- **RECORDS PROVIDED**:
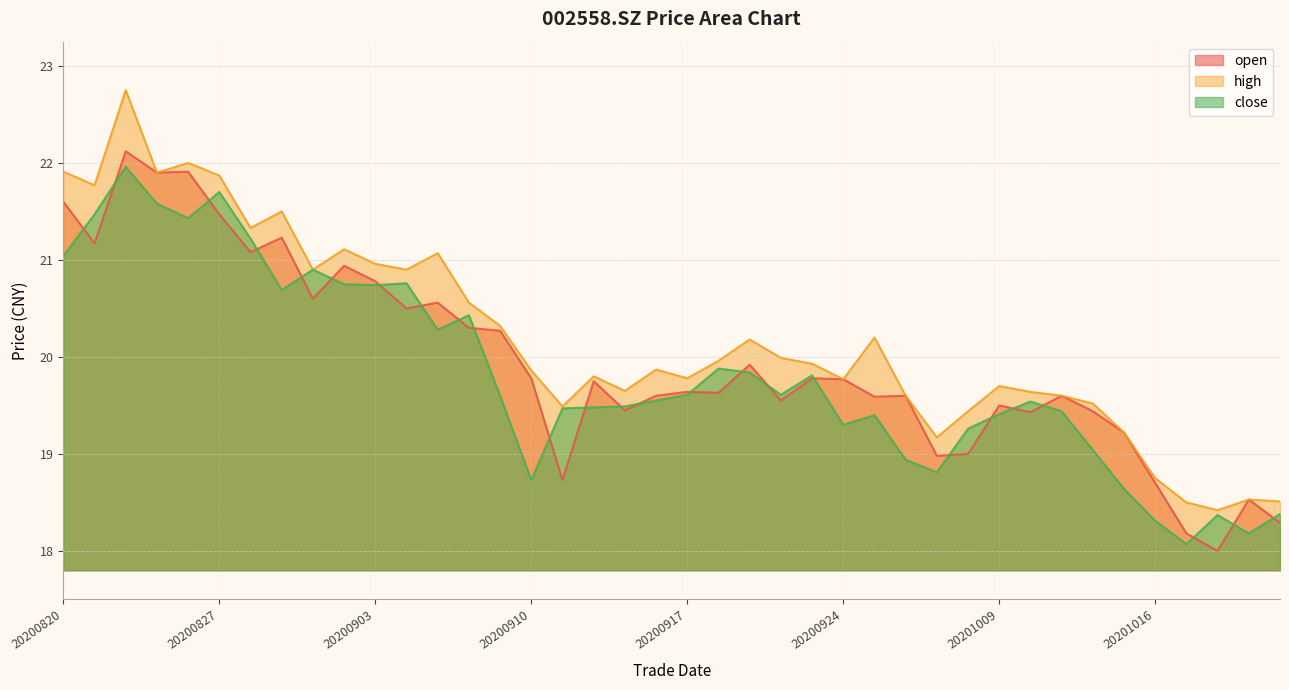

Reading left to right, extract all data points from this chart.

open: 21.6	21.2	22.1	21.9	21.9	21.5	21.1	21.2	20.6	20.9	20.8	20.5	20.6	20.3	20.3	19.8	18.7	19.8	19.4	19.6	19.6	19.6	19.9	19.6	19.8	19.8	19.6	19.6	19.0	19.0	19.5	19.4	19.6	19.4	19.2	18.7	18.2	18.0	18.5	18.3
high: 21.9	21.8	22.8	21.9	22.0	21.9	21.3	21.5	20.9	21.1	21.0	20.9	21.1	20.6	20.3	19.9	19.5	19.8	19.6	19.9	19.8	20.0	20.2	20.0	19.9	19.8	20.2	19.6	19.2	19.4	19.7	19.6	19.6	19.5	19.2	18.8	18.5	18.4	18.5	18.5
close: 21.0	21.5	22.0	21.6	21.4	21.7	21.2	20.7	20.9	20.8	20.7	20.8	20.3	20.4	19.6	18.7	19.5	19.5	19.5	19.6	19.6	19.9	19.8	19.6	19.8	19.3	19.4	18.9	18.8	19.3	19.4	19.5	19.4	19.0	18.6	18.3	18.1	18.4	18.2	18.4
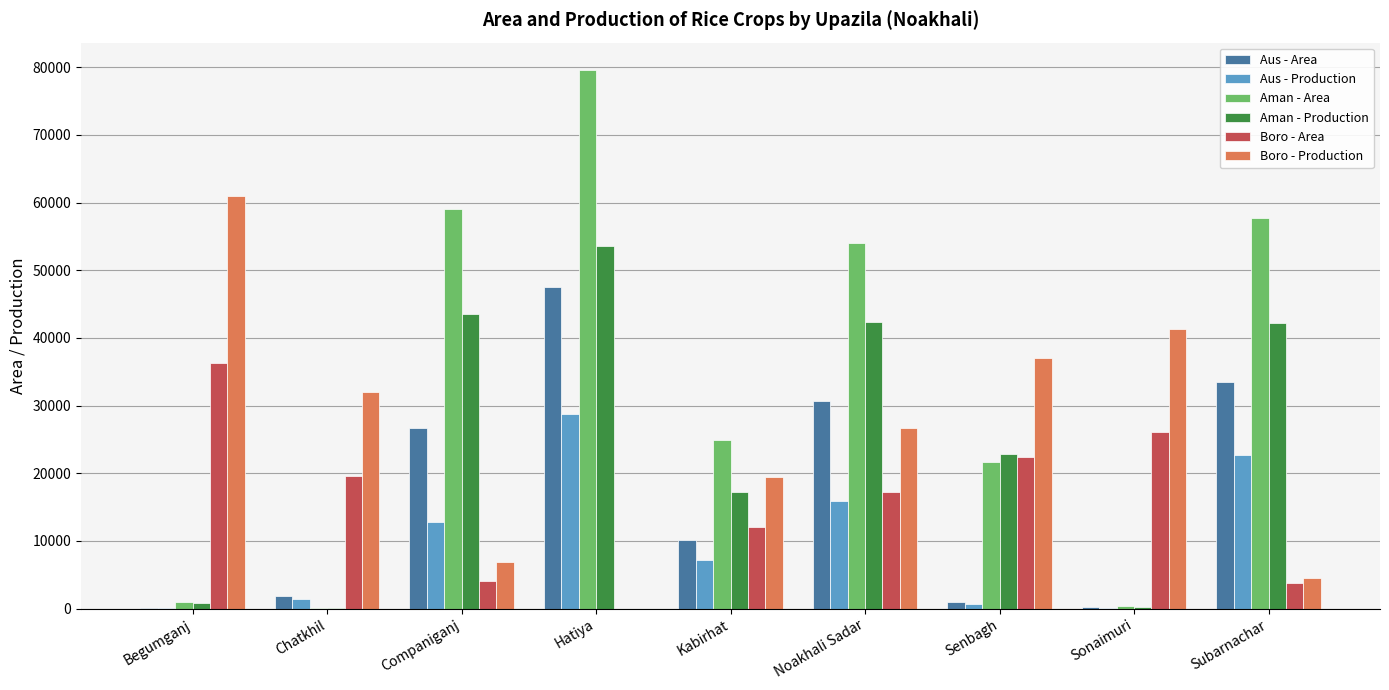

Is it true that Aman - Production equals 111 at Chatkhil?

True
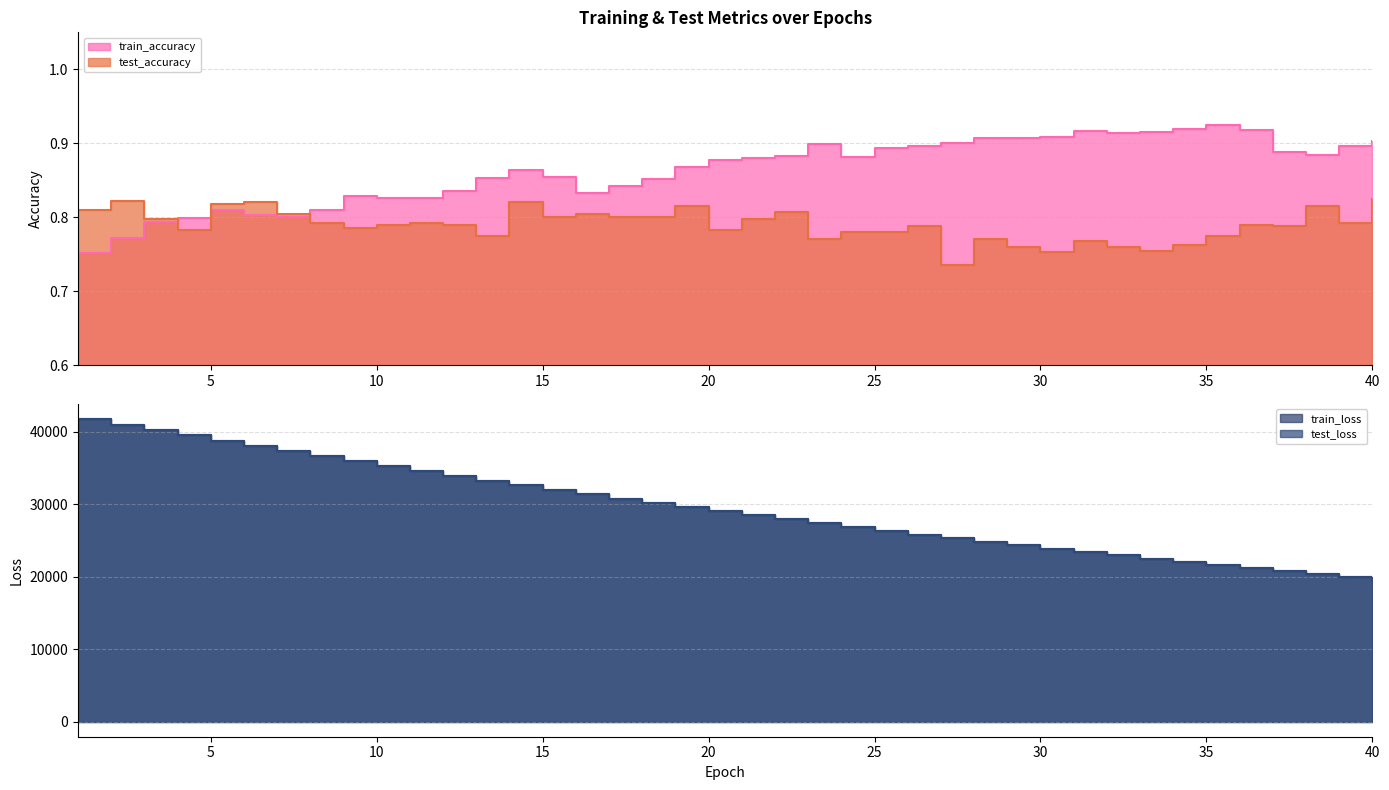

Between which two adjacent categories do train_accuracy and test_accuracy first intersect?

3 and 4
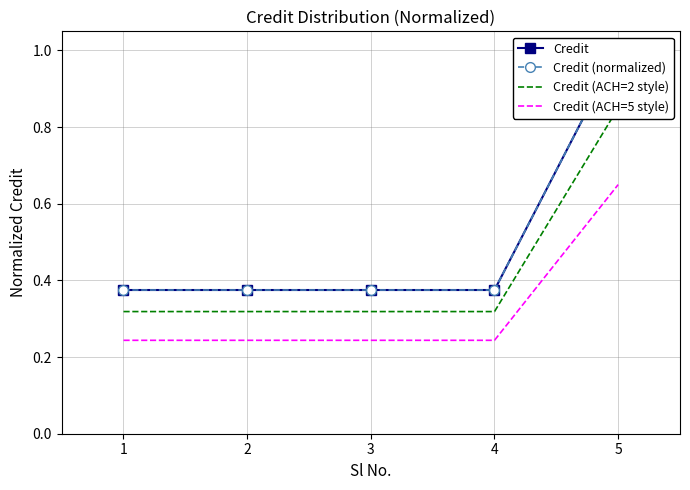

What is the minimum value shown in the chart?

0.2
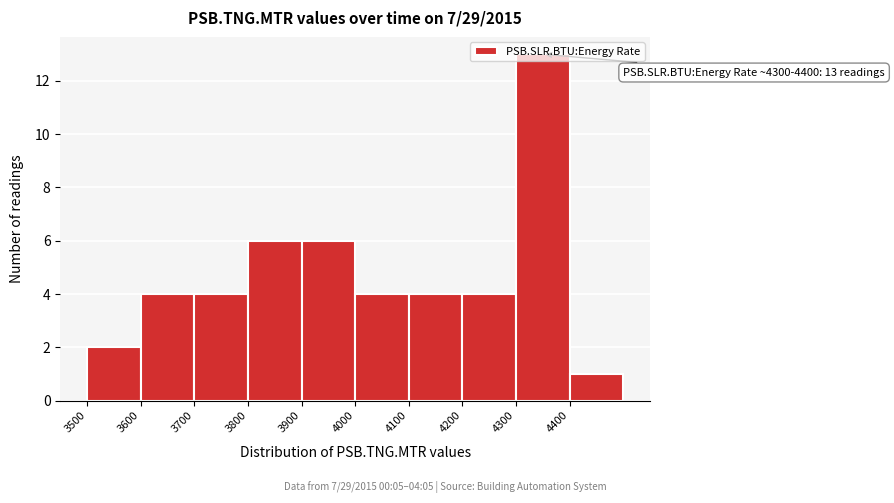

Which range on the x-axis has the tallest bar?

4300 to 4400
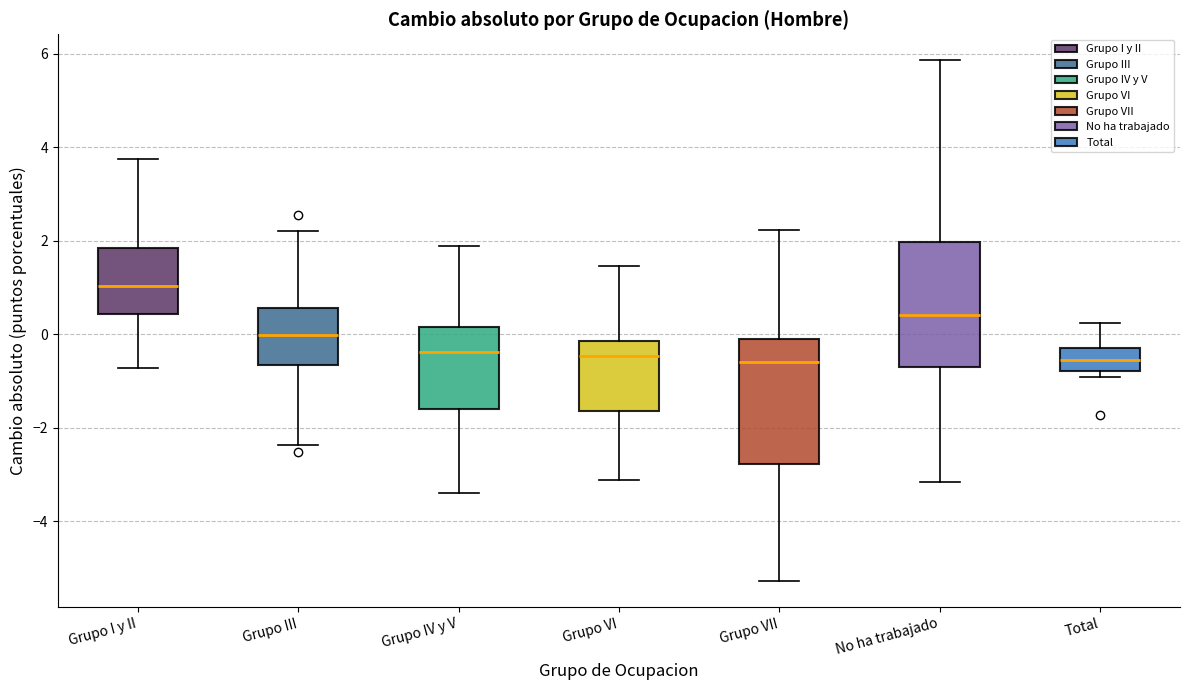

Where does the median line of the box for Grupo III sit on the y-axis? The values are not printed on the chart, so give them approximately, as read against the axis.

0.0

- **WORK TO BE COMPLETED**: Copy out every entry above word for word, but leave out the pictures.

- **RESPONSE AREA**:
Reading left to right, extract all data points from this chart.

open: 21.6	21.2	22.1	21.9	21.9	21.5	21.1	21.2	20.6	20.9	20.8	20.5	20.6	20.3	20.3	19.8	18.7	19.8	19.4	19.6	19.6	19.6	19.9	19.6	19.8	19.8	19.6	19.6	19.0	19.0	19.5	19.4	19.6	19.4	19.2	18.7	18.2	18.0	18.5	18.3
high: 21.9	21.8	22.8	21.9	22.0	21.9	21.3	21.5	20.9	21.1	21.0	20.9	21.1	20.6	20.3	19.9	19.5	19.8	19.6	19.9	19.8	20.0	20.2	20.0	19.9	19.8	20.2	19.6	19.2	19.4	19.7	19.6	19.6	19.5	19.2	18.8	18.5	18.4	18.5	18.5
close: 21.0	21.5	22.0	21.6	21.4	21.7	21.2	20.7	20.9	20.8	20.7	20.8	20.3	20.4	19.6	18.7	19.5	19.5	19.5	19.6	19.6	19.9	19.8	19.6	19.8	19.3	19.4	18.9	18.8	19.3	19.4	19.5	19.4	19.0	18.6	18.3	18.1	18.4	18.2	18.4

Is it true that Aman - Production equals 111 at Chatkhil?

True

Between which two adjacent categories do train_accuracy and test_accuracy first intersect?

3 and 4

What is the minimum value shown in the chart?

0.2

Which range on the x-axis has the tallest bar?

4300 to 4400

Where does the median line of the box for Grupo III sit on the y-axis? The values are not printed on the chart, so give them approximately, as read against the axis.

0.0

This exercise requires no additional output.